Das kann man so sehen, und ich habe an den meisten Stellen bei der Lektüre durchaus zustimmend genickt. Trotzdem fände ich auch ein anderes, weitaus schlichteres Szenario zumindest denkbar: Falls Trump Präsident wird, ändert sich vor allem erst mal … nicht viel. Wie genau dieses Szenario aussehen würde, hängt natürlich davon ab, welche (neuen?) Mehrheiten sich im Senat und im Abgeordnetenhaus bilden werden, doch erst mal geht es natürlich um Trump selbst.
Und dem geht es, wie er ja nun schon unermüdlich verkündet hat, vor allem um Gewinnen – mit anderen Worten: Wenn er die Wahl gewonnen hat, dann hat er auch sein Ziel erreicht. Und im Prinzip läuft das (aus seiner Sicht, jedenfalls) wie ein Immobiliendeal, wobei die Immobilie diesmal die USA insgesamt ist: Der Interessent (= Trump) malt die Mängel des Objekts in den schwärzesten Farben, um den Preis (= die Wählerstimmen) zu seinen Gunsten zu beeinflussen; gleichzeitig werden eventuelle Mitbewerber als unseriös oder unehrlich diffamiert. Und dann, sobald er den “Deal” gewonnen hat, ist es plötzlich die beste Immobilie, die er jemals hatte. Vielleicht wird die Lobby neu dekoriert oder ein paar Wände neu gepinselt (wie beispielsweise beim legendären New Yorker Plaza-Hotel, das Trump um jeden Preis haben wollte) – Hauptsache, man kann den Namen “Trump” groß lesen. So ähnlich muss es auch bei einer anderen Immobilie gewesen sein (wenn meine Erinnerung mich nicht täuscht, war es diese), in die mich 1996 meine Suche nach einem Zweizimmer-Apartment geführt hatte: Sicher, die Eingangshalle war pompös, bis an die Grenze der Geschmacklosigkeit, und auch die Fassade glänzte – Aber die Wohnung, die mir gezeigt wurde, war nicht annähernd den Preis wert, der dafür verlangt wurde. “Aber dafür haben Sie doch das Privileg, in einem Trump-Gebäude zu wohnen”, meinte die Maklerin – mehr hatte sie eigentlich nicht zu bieten.

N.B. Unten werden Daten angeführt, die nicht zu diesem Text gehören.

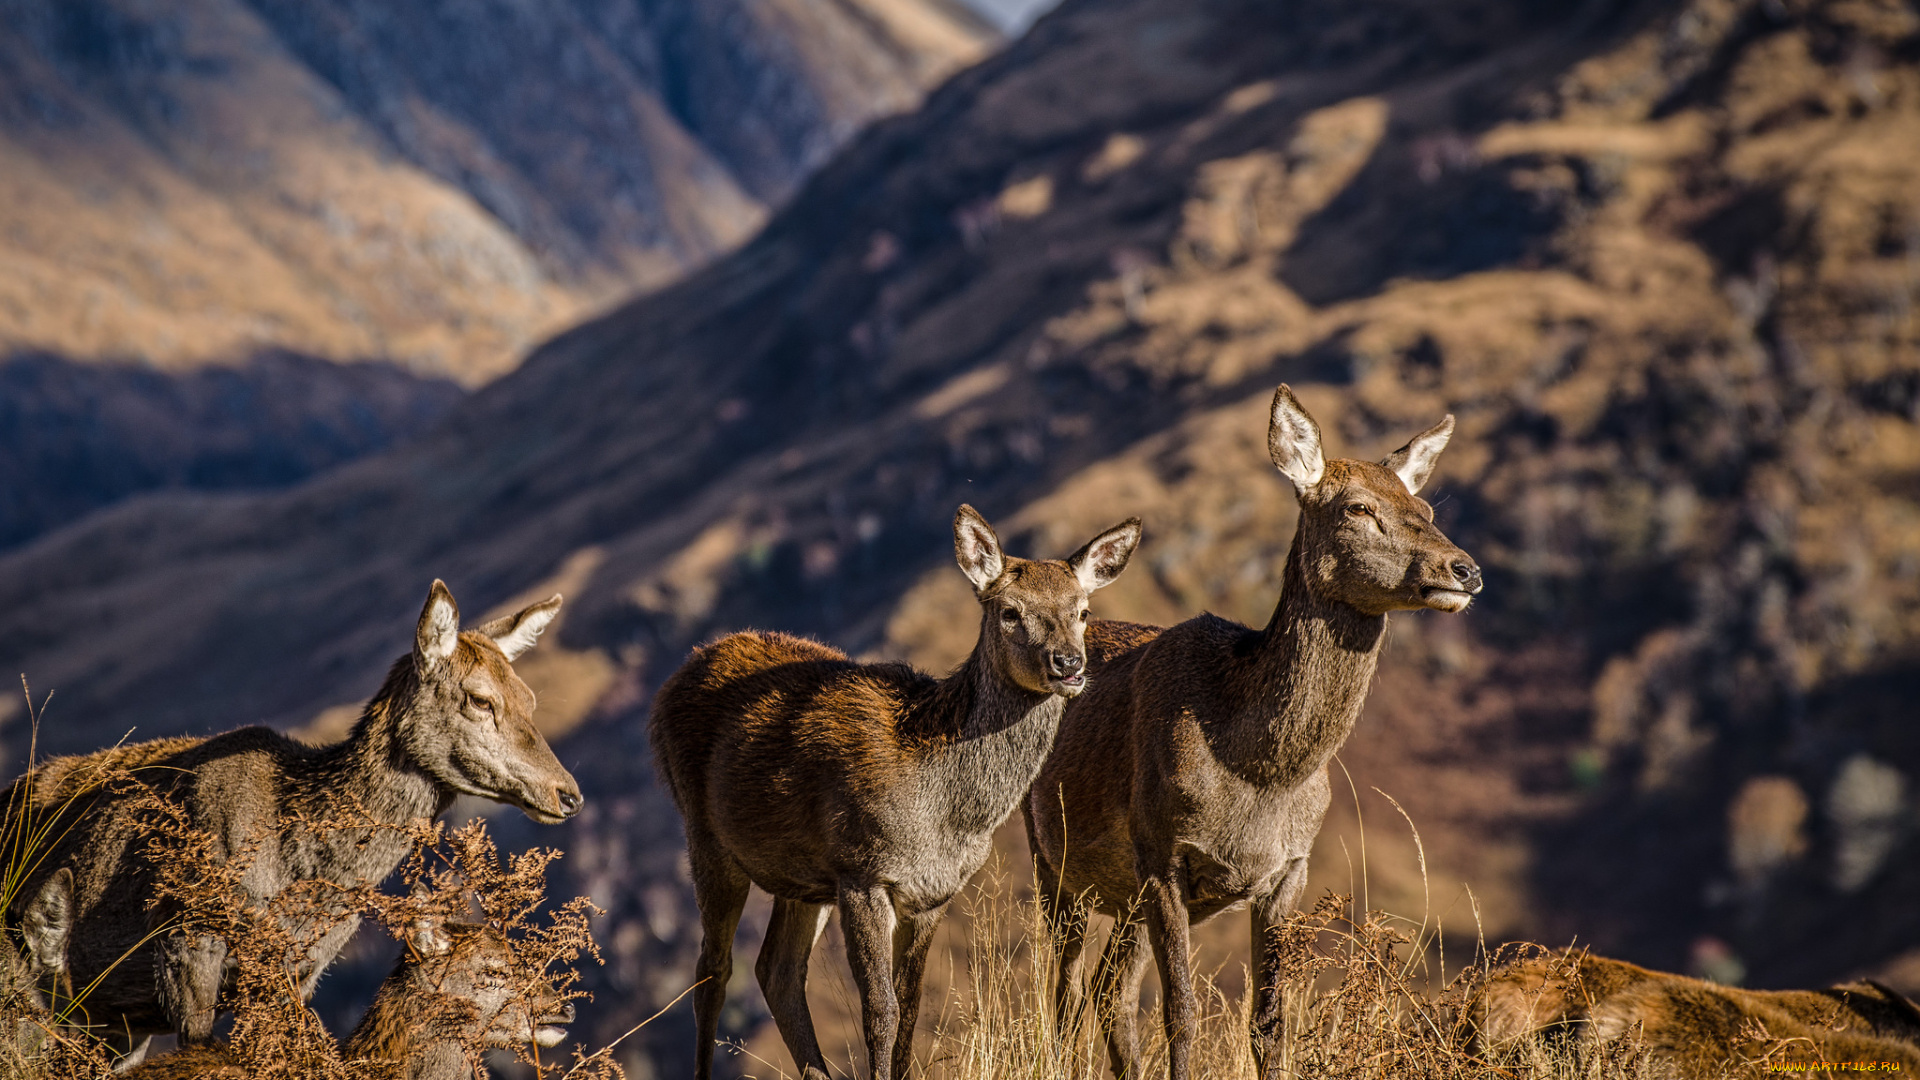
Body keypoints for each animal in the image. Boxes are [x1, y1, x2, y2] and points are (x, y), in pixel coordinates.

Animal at [652, 503, 1144, 1076]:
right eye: (1010, 612)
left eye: (1083, 611)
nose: (1068, 663)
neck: (946, 813)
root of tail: (682, 671)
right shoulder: (863, 872)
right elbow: (881, 1010)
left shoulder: (931, 893)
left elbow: (909, 1008)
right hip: (706, 836)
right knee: (712, 971)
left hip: (803, 877)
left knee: (776, 970)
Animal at [1021, 386, 1482, 1076]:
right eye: (1359, 507)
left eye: (1424, 506)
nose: (1465, 570)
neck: (1258, 771)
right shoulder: (1162, 850)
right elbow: (1181, 1013)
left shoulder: (1288, 870)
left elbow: (1269, 1022)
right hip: (1053, 859)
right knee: (1068, 994)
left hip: (1122, 896)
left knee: (1109, 990)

Doch was bedeutet das nun übertragen auf die US-Politik? Nun, so marode, wie Trump den Zustand der USA als Folge der Obama-Regierung pinselt, ist er ganz gewiss nicht – da braucht’s keine großen Umbauten; alles was er tun müsste, wäre irgendwie seinen Namen draufzusetzen (nach kleinen, kosmetischen Änderungen, die beispielsweise dann aus “Obamacare” eine “Trumpcare” machen würden) und dann die – echten – positiven Zahlen für sich (gemeint ist hier: für Trump) sprechen zu lassen. Für diese Theorie spricht jedenfalls, dass Trump bisher nicht einen einzigen konkreten Plan für die Umsetzung all seiner Versprechen, sei es zum Wirtschaftswachstum, sei es zum Kampf gegen den Islamischen Staat, ja noch nicht mal zum Bau und zur Finanzierung seines Lieblingsprojekts, der Mexikanischen Mauer, vorgelegt oder zumindest skizziert hat.
Falls der Kongress – was jedenfalls nicht undenkbar wäre – auch nach der Wahl unter republikanischer Kontrolle bliebe, müsste Trump zwar ein paar Konzessionen machen (die Steuergeschenke an die Gutverdiener, an denen sich die Konservativen so hochziehen, beispielsweise). Doch im Großen und Ganzen ist es immer leichter, den Status quo beizubehalten, als neue Gesetze durchzudrücken. Für jemanden, der keine große Lust auf echte Regierungsarbeit hat (und das ist bei Trump durchaus zu vermuten – Durchhaltevermögen und Ausdauer sind nicht als seine Stärken bekannt), wäre dies sicher ein plausibles Szenario. Nennen wir es mal “Szenario A”.